**TRY IT:** Set down the entries below exactly; drop the pictures.

**Dataset entries:**

Segment Open

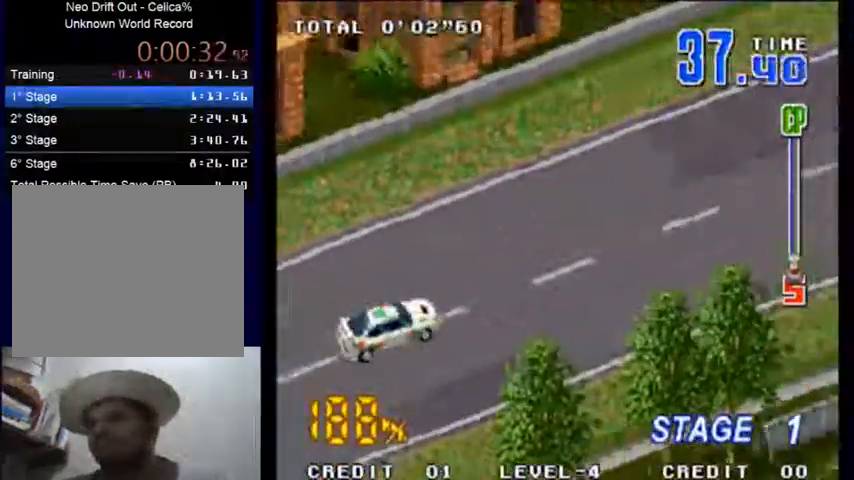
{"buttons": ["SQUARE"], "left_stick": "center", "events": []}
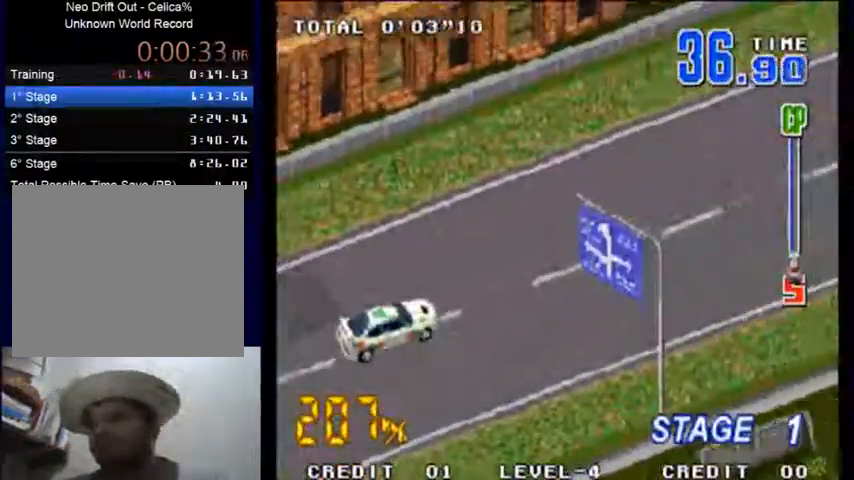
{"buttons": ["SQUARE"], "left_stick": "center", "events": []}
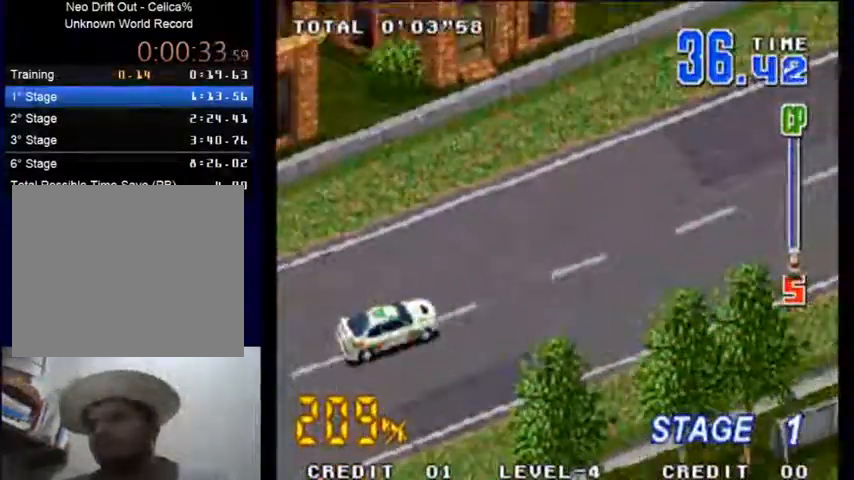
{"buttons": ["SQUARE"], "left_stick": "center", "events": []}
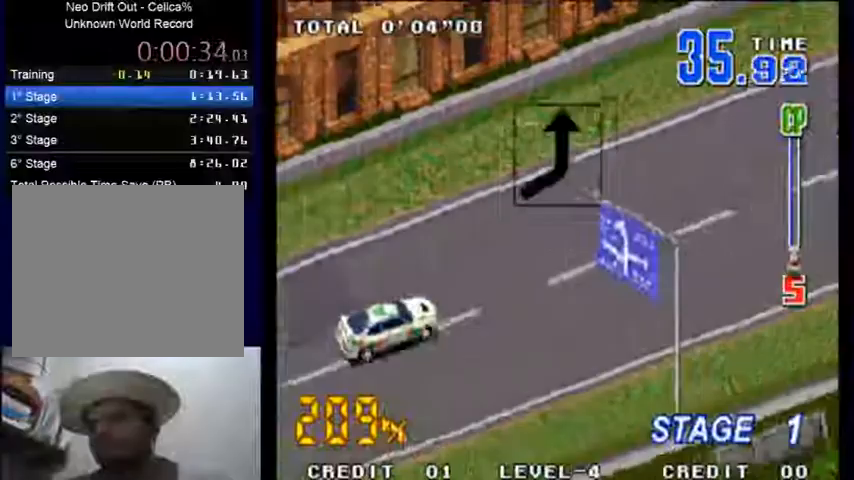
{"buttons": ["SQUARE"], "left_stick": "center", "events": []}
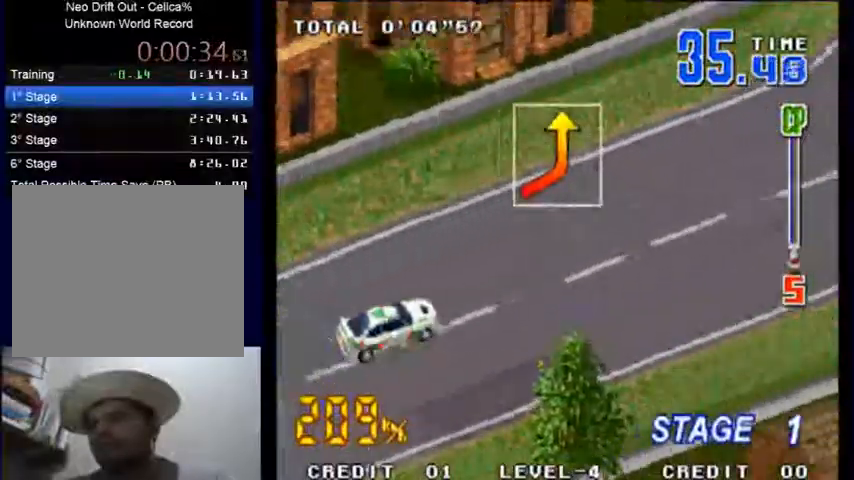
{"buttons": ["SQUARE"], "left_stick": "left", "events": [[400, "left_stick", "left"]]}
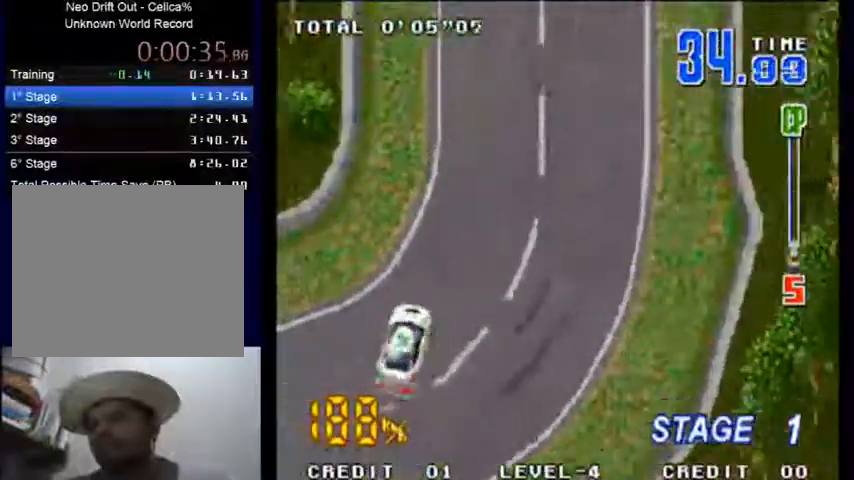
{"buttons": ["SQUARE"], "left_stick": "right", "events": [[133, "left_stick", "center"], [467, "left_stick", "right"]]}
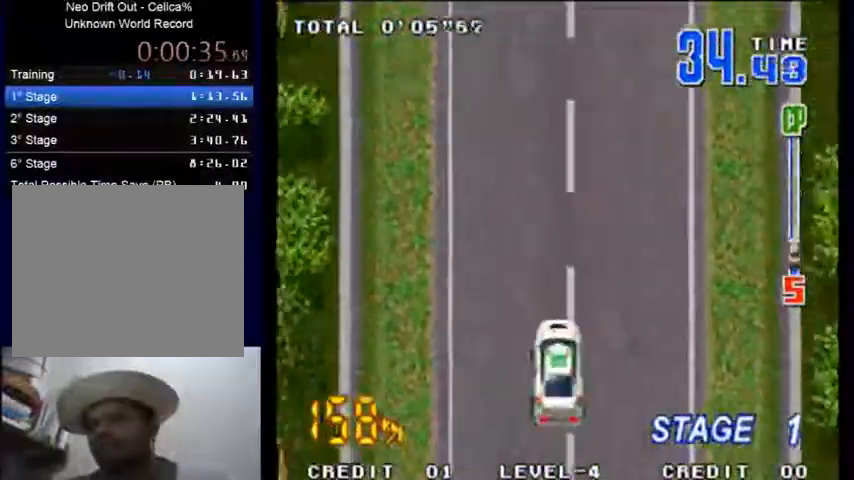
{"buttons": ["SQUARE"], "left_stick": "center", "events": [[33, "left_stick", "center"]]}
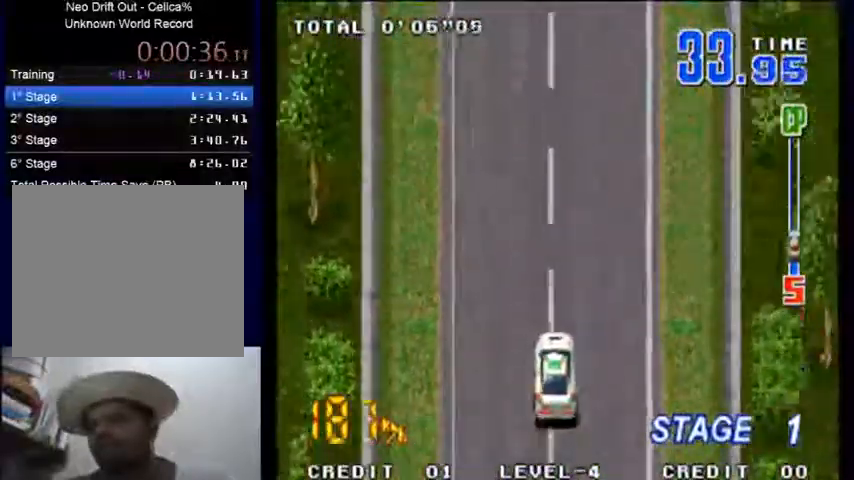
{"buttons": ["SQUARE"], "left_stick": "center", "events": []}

Segment Closed

**ANSWER SECTION:**
{"buttons": ["SQUARE"], "left_stick": "center", "events": []}
{"buttons": ["SQUARE"], "left_stick": "center", "events": []}
{"buttons": ["SQUARE"], "left_stick": "center", "events": []}
{"buttons": ["SQUARE"], "left_stick": "center", "events": []}
{"buttons": ["SQUARE"], "left_stick": "left", "events": [[400, "left_stick", "left"]]}
{"buttons": ["SQUARE"], "left_stick": "right", "events": [[133, "left_stick", "center"], [467, "left_stick", "right"]]}
{"buttons": ["SQUARE"], "left_stick": "center", "events": [[33, "left_stick", "center"]]}
{"buttons": ["SQUARE"], "left_stick": "center", "events": []}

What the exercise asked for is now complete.